Standard Life is taking a £37 million hit on its first-quarter profits to underpin guarantees made to investors in one of its global liquidity funds that they can get back the original cost of their investments.

At the same time it is restructuring the fund and withdrawing that guarantee for the future, and substituting a formula linking investors' entitlements to the "mark to market" value of the funds' underlying investments - high-yielding asset-backed securities, many based on mortgages.

Some of these are now being replaced with corporate bonds.

Similar problems with low "mark to market" valuations of investment packages for which the market has virtually dried up lie behind many of the far bigger write-downs forced on British and American banks.

Standard Life said it expects the cash cost to be no more than £17 million after tax because many of the underlying securities will deliver their full value when they mature.

A spokesman also said that most organisations who invest in the fund for a high-yield on money they can withdraw at seven days' notice will have to accept the new, more limited, guarantee.

Local authorities may be an exception, he added.

In a separate move to lower risks to its shareholders, Standard Life has reinsured £6.7 billion of liabilities to pay life-time pensions to owners of its annuities.

It believes this is the biggest UK deal of its kind, lowering the risk of these pensioners living longer than expected.

Standard Life reported worldwide life and pensions sales up eight per cent in the first quarter of this year at £4.47 billion on the basis of the present value of new business premiums.

The UK accounted for £3.51 billion of that, a six per cent increase.

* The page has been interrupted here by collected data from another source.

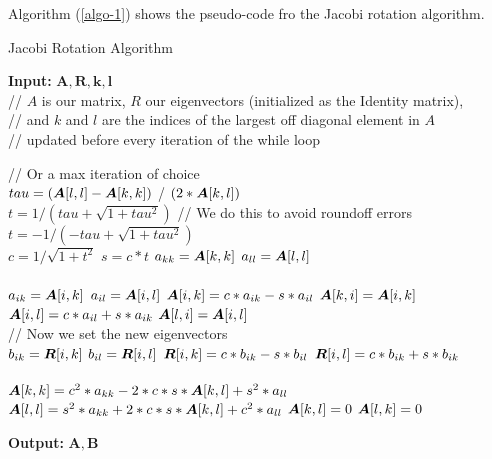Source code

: \documentclass[a4paper]{article}
\begin{document}
Algorithm (\ref{algo-1}) shows the pseudo-code fro the Jacobi rotation algorithm.


\begin{algorithm}[H]
\label{algo-1}
\caption{Jacobi Rotation Algorithm}\label{algo-jacobi_rotate}
\textbf{Input:} $\mathbf{A},\mathbf{R},\mathbf{k},\mathbf{l}$\\ \qquad	// \mbox{\boldmath$A$} is our matrix, \mbox{\boldmath$R$} our eigenvectors (initialized as the Identity matrix),\\
// and $k$ and $l$ are the indices of the largest off diagonal  element in \mbox{\boldmath$A$} \\
// updated before every iteration of the while loop
\begin{algorithmic}[1]

 \qquad// Or a max iteration of choice
\\
\State $tau=( \mbox{\boldmath$A$}[l,l] - \mbox{\boldmath$A$}[k,k])$ / $(2*\mbox{\boldmath$A$}[k,l])$	\qquad	  
\\
    \State $t=1/(tau + \sqrt{1 + tau^2})$   // We do this to avoid roundoff errors
\Else
    \State $t=-1/(-tau + \sqrt{1 + tau^2})$
\EndIf
\\
\State $c=1/\sqrt{1+t^2}$  
\State $s=c*t$ 
\State $a_{kk}=\mbox{\boldmath$A$}[k,k]$	
\State $a_{ll}=\mbox{\boldmath$A$}[l,l]$  
\\

   \\ 

\State $a_{ik} = \mbox{\boldmath$A$}[i,k]$
\State $a_{il} = \mbox{\boldmath$A$}[i,l]$
\State $\mbox{\boldmath$A$}[i,k] = c*a_{ik} - s*a_{il}$
\State $\mbox{\boldmath$A$}[k,i] = \mbox{\boldmath$A$}[i,k]$
\State $\mbox{\boldmath$A$}[i,l] = c*a_{il} + s*a_{ik}$
\State $\mbox{\boldmath$A$}[l,i] = \mbox{\boldmath$A$}[i,l]$\\
\EndIf \qquad// Now we set the new eigenvectors\\
\State $b_{ik} = \mbox{\boldmath$R$}[i,k]$
\State $b_{il} = \mbox{\boldmath$R$}[i,l]$
\State $\mbox{\boldmath$R$}[i,k] = c*b_{ik} - s*b_{il}$
\State $\mbox{\boldmath$R$}[i,l] = c*b_{ik} + s*b_{ik}$
\\
\EndFor \\
\State $\mbox{\boldmath$A$}[k,k]=c^2*a_{kk} - 2*c*s*\mbox{\boldmath$A$}[k,l] + s^2*a_{ll}$	
\State $\mbox{\boldmath$A$}[l,l]=s^2*a_{kk} + 2*c*s*\mbox{\boldmath$A$}[k,l] + c^2*a_{ll}$	
\State $\mbox{\boldmath$A$}[k,l]=0$	
\State $\mbox{\boldmath$A$}[l,k]=0$	\\
\EndWhile
\end{algorithmic}
\textbf{Output:} $\mathbf{A}, \mathbf{B}$
\end{algorithm}
\end{document}
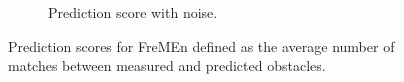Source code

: \begin{figure}[htbp]
\begin{subfigure}[t]{0.49\textwidth}
        \caption{Prediction score with noise.}
        \label{fig:fremen_avg_miss_with_noise}
    \end{subfigure}
    \caption{Prediction scores for FreMEn defined as the average number of matches between measured and predicted obstacles.}
    \label{fig:fremen_avg_correct_predictions}
\end{figure}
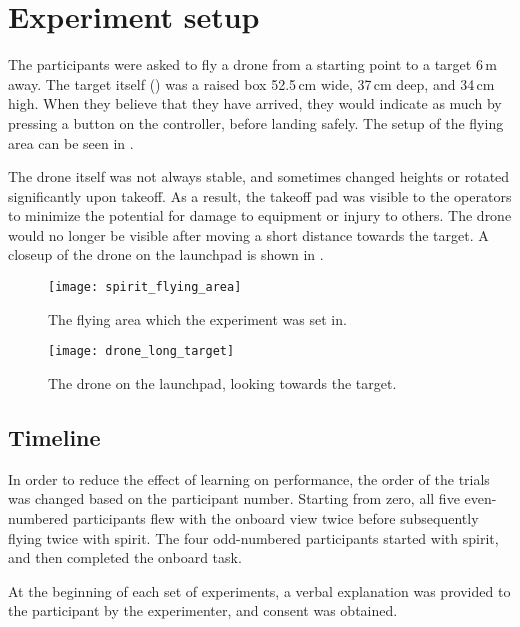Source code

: \section{Experiment setup}
The participants were asked to fly a drone from a starting point to a target 6\,m away.
The target itself () was a raised box 52.5\,cm wide, 37\,cm deep, and 34\,cm high.
When they believe that they have arrived, they would indicate as much by pressing a button on the controller, before landing safely.
The setup of the flying area can be seen in .

The drone itself was not always stable, and sometimes changed heights or rotated significantly upon takeoff.
As a result, the takeoff pad was visible to the operators to minimize the potential for damage to equipment or injury to others.
The drone would no longer be visible after moving a short distance towards the target.
A closeup of the drone on the launchpad is shown in .

\begin{figure}
\centering
\hfill
\begin{minipage}{0.45\textwidth}
  \centering
  \texttt{[image: spirit\_flying\_area]}
  \caption[Flying area]{The flying area which the experiment was set in.}
  \label{fig:flying_area}
\end{minipage}%
\hfill
\begin{minipage}{.45\textwidth}
  \centering
  \texttt{[image: drone\_long\_target]}
  \caption[Drone on pad]{The drone on the launchpad, looking towards the target.}
  \label{fig:drone_long_target}
\end{minipage}
\hfill
\end{figure}

\subsection{Timeline}
In order to reduce the effect of learning on performance, the order of the trials was changed based on the participant number.
Starting from zero, all five even-numbered participants flew with the onboard view twice before subsequently flying twice with \gls{spirit}.
The four odd-numbered participants started with \gls{spirit}, and then completed the onboard task.

At the beginning of each set of experiments, a verbal explanation was provided to the participant by the experimenter, and consent was obtained.

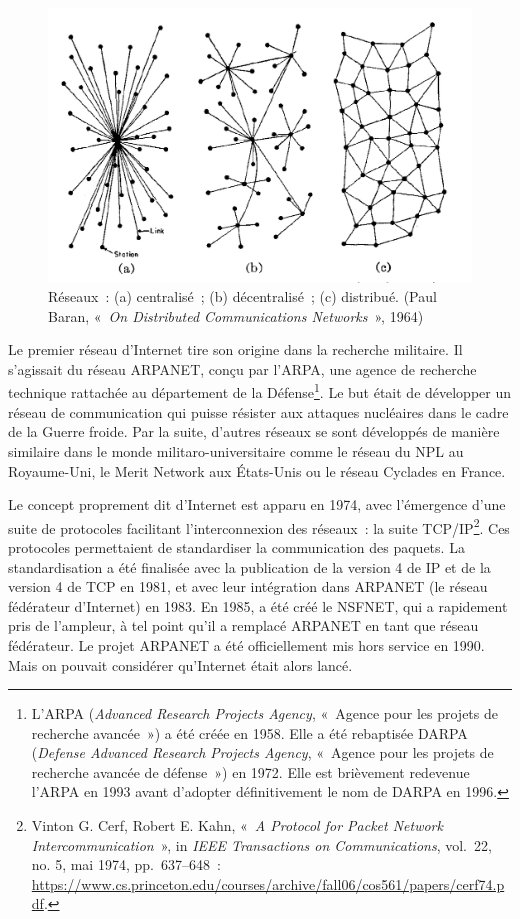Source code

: \documentclass[
  a5paper,
  smalldemyvopaper,10pt,twoside,onecolumn,openright,extrafontsizes,hidelinks]{memoir}
\begin{document}
\begin{figure}

{\centering \includegraphics{chapters/img/baran1964-networks.png}

}

\caption{Réseaux~: (a) centralisé~; (b) décentralisé~; (c) distribué.
(Paul Baran, «~\emph{On Distributed Communications Networks}~», 1964)}

\end{figure}%

Le premier réseau d'Internet tire son origine dans la recherche
militaire. Il s'agissait du réseau ARPANET, conçu par l'ARPA, une agence
de recherche technique rattachée au département de la
Défense\footnote{L'ARPA (\emph{Advanced Research Projects Agency},
  «~Agence pour les projets de recherche avancée~») a été créée en 1958.
  Elle a été rebaptisée DARPA (\emph{Defense Advanced Research Projects
  Agency}, «~Agence pour les projets de recherche avancée de défense~»)
  en 1972. Elle est brièvement redevenue l'ARPA en 1993 avant d'adopter
  définitivement le nom de DARPA en 1996.}. Le but était de développer
un réseau de communication qui puisse résister aux attaques nucléaires
dans le cadre de la Guerre froide. Par la suite, d'autres réseaux se
sont développés de manière similaire dans le monde
militaro-universitaire comme le réseau du NPL au Royaume-Uni, le Merit
Network aux États-Unis ou le réseau Cyclades en France.

Le concept proprement dit d'Internet est apparu en 1974, avec
l'émergence d'une suite de protocoles facilitant l'interconnexion des
réseaux~: la suite TCP/IP\footnote{Vinton G. Cerf, Robert E. Kahn,
  «~\emph{A Protocol for Packet Network Intercommunication}~», in
  \emph{IEEE Transactions on Communications}, vol.~22, no. 5, mai 1974,
  pp.~637--648~:
  \url{https://www.cs.princeton.edu/courses/archive/fall06/cos561/papers/cerf74.pdf}.}.
Ces protocoles permettaient de standardiser la communication des
paquets. La standardisation a été finalisée avec la publication de la
version 4 de IP et de la version 4 de TCP en 1981, et avec leur
intégration dans ARPANET (le réseau fédérateur d'Internet) en 1983. En
1985, a été créé le NSFNET, qui a rapidement pris de l'ampleur, à tel
point qu'il a remplacé ARPANET en tant que réseau fédérateur. Le projet
ARPANET a été officiellement mis hors service en 1990. Mais on pouvait
considérer qu'Internet était alors lancé.
\end{document}

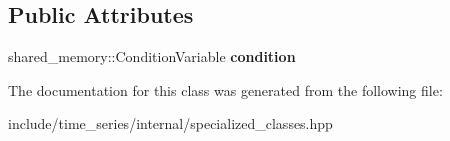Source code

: \subsection*{Public Attributes}
\begin{DoxyCompactItemize}
\item 
shared\+\_\+memory\+::\+Condition\+Variable {\bfseries condition}\hypertarget{classtime__series_1_1internal_1_1ConditionVariable_3_01MultiProcesses_01_4_a06e19d063f59918dd503743aa3dc0d32}{}\label{classtime__series_1_1internal_1_1ConditionVariable_3_01MultiProcesses_01_4_a06e19d063f59918dd503743aa3dc0d32}

\end{DoxyCompactItemize}


The documentation for this class was generated from the following file\+:\begin{DoxyCompactItemize}
\item 
include/time\+\_\+series/internal/specialized\+\_\+classes.\+hpp\end{DoxyCompactItemize}
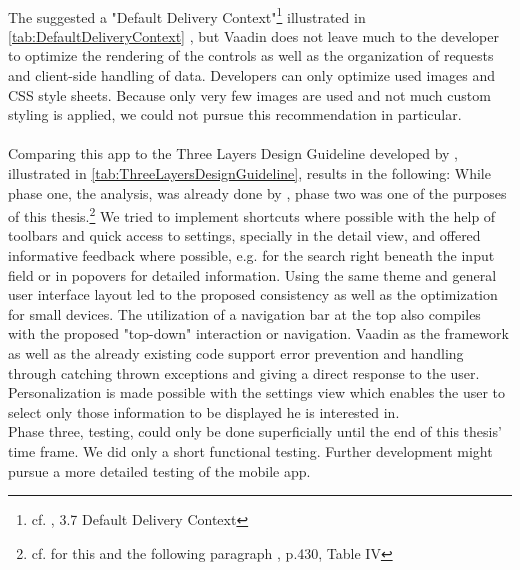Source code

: \\
The \cite{WorldWideWebConsortium.2008} suggested a "Default Delivery Context"\footnote{cf. \cite{WorldHealthOrganization.2011}, 3.7 Default Delivery Context} illustrated in \ref{tab:DefaultDeliveryContext} , but Vaadin does not leave much to the developer to optimize the rendering of the controls as well as the organization of requests and client-side handling of data. Developers can only optimize used images and CSS style sheets. Because only very few images are used and not much custom styling is applied, we could not pursue this recommendation in particular.
\\
\\
Comparing this app to the Three Layers Design Guideline developed by \cite{AyobNurulZakiahbinti.2009}, illustrated in \ref{tab:ThreeLayersDesignGuideline}, results in the following: While phase one, the analysis, was already done by \cite{Dehling.2012}, phase two was one of the purposes of this thesis.\footnote{cf. for this and the following paragraph \cite{AyobNurulZakiahbinti.2009}, p.430, Table IV} We tried to implement shortcuts where possible with the help of toolbars and quick access to settings, specially in the detail view, and offered informative feedback where possible, e.g. for the search right beneath the input field or in popovers for detailed information. Using the same theme and general user interface layout led to the proposed consistency as well as the optimization for small devices. The utilization of a navigation bar at the top also compiles with the proposed "top-down" interaction or navigation. Vaadin as the framework as well as the already existing code support error prevention and handling through catching thrown exceptions and giving a direct response to the user. Personalization is made possible with the settings view which enables the user to select only those information to be displayed he is interested in.
\\
Phase three, testing, could only be done superficially until the end of this thesis' time frame. We did only a short functional testing. Further development might pursue a more detailed testing of the mobile app.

Using a new measure setting claims, maturities and surrenders of its policies against new sales, Standard said its net inflows were up 31per cent to £986 million worldwide and by 42 percent to £826 million in the UK.

"We have delivered a solid performance in the first quarter against a backdrop of economic uncertainty and volatile markets," said Sandy Crombie, chief executive.

"While market conditions ahead appear challenging, particularly in the UK, we remain confident in our ability to outperform in the profitable segments in which we operate."

Like other mortgage lenders, Standard Life has cut back its new lending sharply to drive profitability in difficult credit markets.

Only 0.22 per cent of its existing mortgages are in arrears, it added, against an overall average of 1.2 per cent reported by the Council of Mortgage Lenders.